At home, if Bear wanted to lick the floor, I would explain why she shouldn’t, but I would not make a big deal about it.  However, at music class, I have a real issue with her licking the mat, not only because it is disgusting and it spreads germs, but because Bear is a very intelligent and capable little girl, and this behavior reminds me of something that you would see from a wild animal.  It seems completely uncharacteristic of her.   However, even beyond this, Bear is obviously testing me, and I have struggled to decide if this behavior calls for a response.

For the first several weeks, I calmly asked Bear to stop or attempted to redirect her back to the group activity.  Last week when the licking began, I pulled her onto my lap and whispered in her ear.  I did this several times, and the last time, I told her that if she did not stop that we would have to go sit outside of the class.  She stopped.

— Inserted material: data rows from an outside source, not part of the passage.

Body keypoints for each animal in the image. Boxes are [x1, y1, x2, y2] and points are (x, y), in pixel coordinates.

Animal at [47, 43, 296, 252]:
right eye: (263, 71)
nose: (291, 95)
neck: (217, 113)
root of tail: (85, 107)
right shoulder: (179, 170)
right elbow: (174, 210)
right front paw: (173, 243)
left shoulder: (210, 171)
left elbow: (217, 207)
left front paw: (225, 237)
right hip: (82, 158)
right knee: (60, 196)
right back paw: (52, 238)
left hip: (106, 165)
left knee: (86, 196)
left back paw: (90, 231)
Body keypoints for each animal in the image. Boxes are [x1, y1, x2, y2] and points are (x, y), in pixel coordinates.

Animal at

This week, she began licking the mat and then looking at me, inviting a response, and I silently picked her up and took her outside the class.  We sat on a bench for a few minutes and talked about why we shouldn’t lick the mat.  I reminded her that if she did it again, that we would leave the class again.  She did it again, and again, we left.  I let her return to the class with one more reminder.  If she continued to lick the mat, we would go home and she would miss her favorite part of the class where she gets stamps on both hands and her stomach.  She nodded her head and said that she understood.

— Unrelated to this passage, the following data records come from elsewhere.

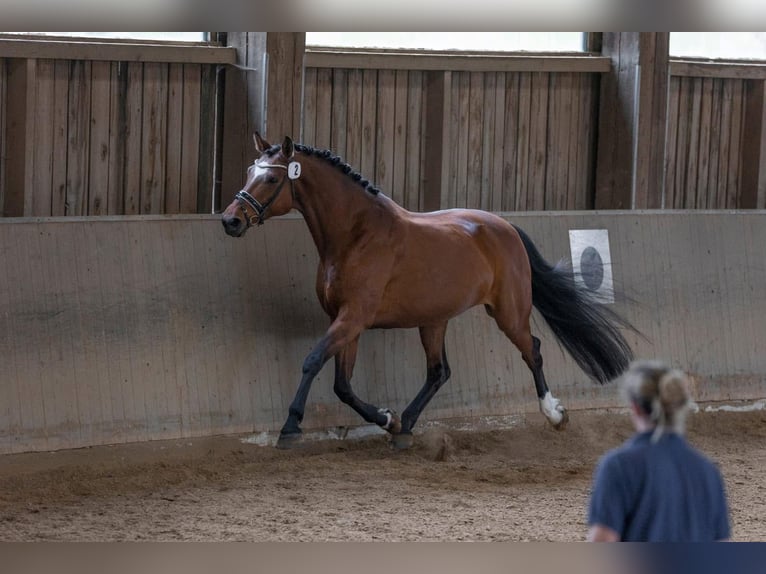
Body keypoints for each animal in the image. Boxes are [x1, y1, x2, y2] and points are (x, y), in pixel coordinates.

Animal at [222, 133, 637, 449]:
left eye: (271, 180)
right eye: (249, 171)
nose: (230, 221)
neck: (356, 234)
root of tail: (504, 227)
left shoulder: (353, 318)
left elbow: (312, 361)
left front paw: (290, 427)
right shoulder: (345, 321)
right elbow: (342, 385)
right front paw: (386, 419)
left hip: (508, 312)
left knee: (531, 350)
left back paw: (554, 414)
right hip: (434, 320)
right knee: (439, 371)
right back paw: (405, 426)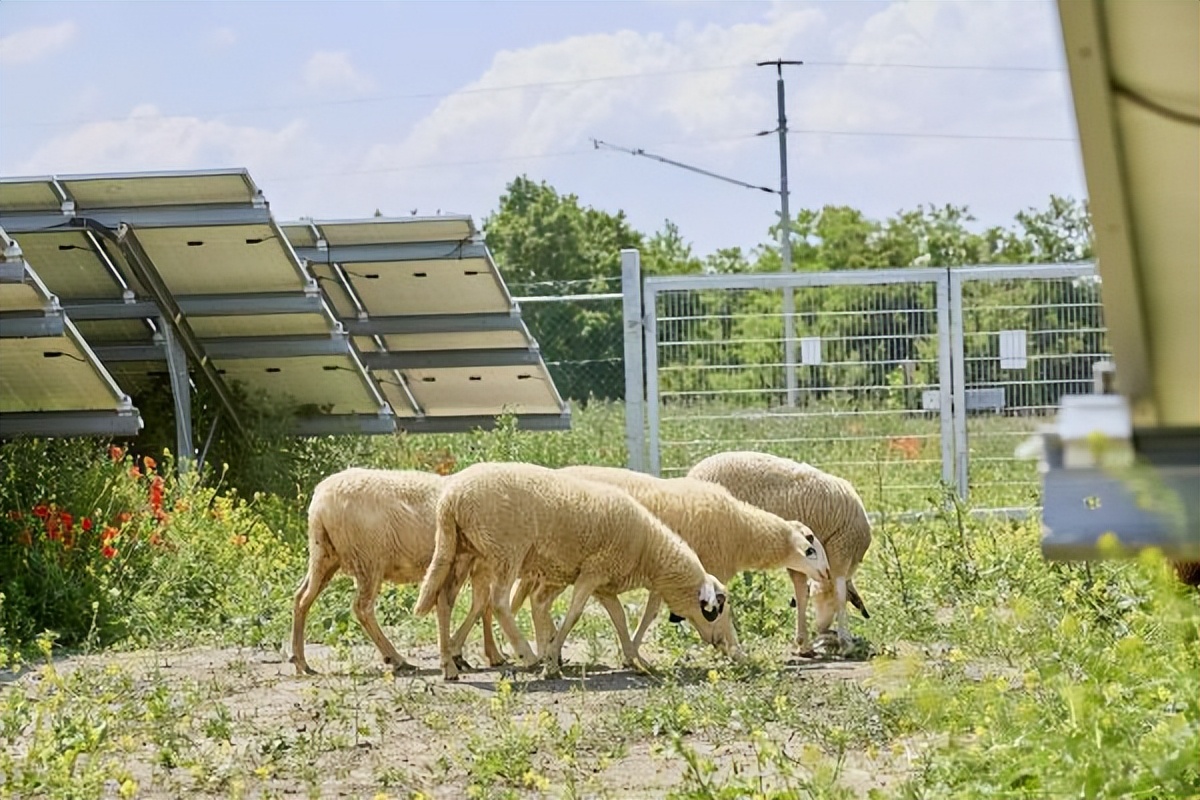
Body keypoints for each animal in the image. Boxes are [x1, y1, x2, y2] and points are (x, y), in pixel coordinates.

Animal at [290, 470, 501, 676]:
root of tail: (319, 501)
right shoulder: (472, 561)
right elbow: (480, 604)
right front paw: (467, 653)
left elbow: (484, 605)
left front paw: (491, 654)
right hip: (368, 559)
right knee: (362, 608)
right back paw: (397, 659)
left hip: (324, 554)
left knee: (302, 597)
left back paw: (301, 662)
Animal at [410, 460, 739, 681]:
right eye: (718, 609)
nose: (732, 648)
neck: (648, 551)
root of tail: (450, 499)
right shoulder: (593, 571)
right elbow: (574, 614)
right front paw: (551, 660)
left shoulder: (605, 584)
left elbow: (620, 620)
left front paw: (636, 659)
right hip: (505, 550)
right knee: (499, 602)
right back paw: (527, 655)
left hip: (460, 550)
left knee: (444, 601)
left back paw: (449, 664)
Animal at [554, 465, 830, 662]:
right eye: (810, 550)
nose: (827, 573)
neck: (741, 532)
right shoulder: (701, 572)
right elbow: (725, 611)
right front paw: (737, 651)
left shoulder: (668, 575)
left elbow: (650, 613)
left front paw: (632, 649)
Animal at [686, 453, 873, 652]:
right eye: (823, 602)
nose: (821, 628)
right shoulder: (839, 551)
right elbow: (836, 593)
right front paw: (844, 642)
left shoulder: (805, 560)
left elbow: (801, 592)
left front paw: (803, 642)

Within a minute of returning to class, she was back on her stomach licking.  Without saying a word, I picked her up, grabbed my purse and our shoes, and we left.  Bear began howling NO as I carried her down the hall.  She began wailing in the car and crying for Daddy and even for the dog.  I was sad, because I knew that she was missing her favorite part of the class.  She waits for this class all week, and all weekend, she shows off her stamps.  It was hard to not want to take her back inside and let her stand in line for her stamps.

I called my husband on the way home, and he said that he agreed with my response.  Even so, I can’t help but wonder if I am making too big of deal out of this licking.  It is important to be consistent, but it is also important to pick your battles.  I am worried that I’ve chosen the wrong one to fight, and now that I have made my stance clear, I can’t drop it.  We may never make it through another music class again.

It is hard to know which lines are the ones that should be drawn.  If Bear had been repeatedly hitting another child, my response would have been unquestioned.  But, was this one of those moments?  I just don’t know.